All of these things that come out of faculty training and personal excellence — our job is to enable that. It’s a pretty diffusely-defined job but by promoting that what we try to do is to help link potential sponsors of these activities that are outside the university up together with our faculty who have certain interests and abilities that can meet sponsors’ objectives… It also includes faculty training, development and preparation for funding proposals that are competitive and they can succeed readily in competitions amongst their colleagues from across the country, and sometimes at the international level.

Q: What are some exciting things coming up in research?

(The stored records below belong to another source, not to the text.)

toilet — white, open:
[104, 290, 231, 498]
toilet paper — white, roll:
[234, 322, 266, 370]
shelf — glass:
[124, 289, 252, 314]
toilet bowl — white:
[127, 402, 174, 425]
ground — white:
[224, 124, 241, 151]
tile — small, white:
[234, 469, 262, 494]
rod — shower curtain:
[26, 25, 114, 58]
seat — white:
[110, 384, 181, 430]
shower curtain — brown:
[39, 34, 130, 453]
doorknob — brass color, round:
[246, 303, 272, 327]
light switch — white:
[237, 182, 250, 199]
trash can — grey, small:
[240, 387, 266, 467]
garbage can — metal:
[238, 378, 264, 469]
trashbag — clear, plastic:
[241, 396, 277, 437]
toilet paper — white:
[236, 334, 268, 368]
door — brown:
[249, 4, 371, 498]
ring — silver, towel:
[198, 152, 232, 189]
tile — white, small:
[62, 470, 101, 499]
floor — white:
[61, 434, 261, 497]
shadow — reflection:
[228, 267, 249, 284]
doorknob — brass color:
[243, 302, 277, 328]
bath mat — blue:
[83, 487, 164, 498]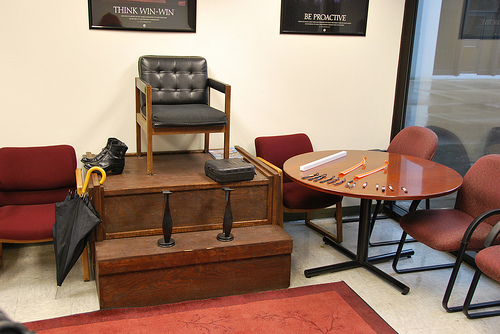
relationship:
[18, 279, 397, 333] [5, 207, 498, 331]
carpet on ground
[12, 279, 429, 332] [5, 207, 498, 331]
carpet on ground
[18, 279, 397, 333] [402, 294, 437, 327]
carpet on ground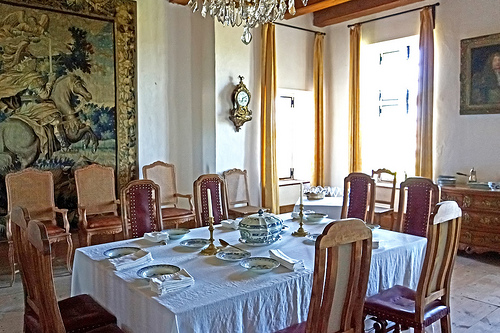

A: What I see that’s exciting about SDSU is that we have the potential to engage and research collaboratively between colleges and between departments.

In other words, multi-disciplinary or transdisciplinary research — we can do that very easily because the barriers between our colleges are very, very small. There is no research collaborative relationship we can’t establish and strengthen if we just work at it a little bit here. 

It’s not that way everywhere else — that’s what I’m excited about, being able to bring different disciplines together to respond to funding opportunities. But it’s not because of the funding, it’s because of the solutions, the problems that we’re solving that are important both to the sponsors and to us and really to society.

Q: What’s your favorite thing about SDSU?

A: SDSU is a good fit. It’s a smaller campus with big university abilities, but a small campus feel. So it’s an academically, intellectually stimulating environment and it’s a really good fit. After working at many universities I feel like I’m really at home here.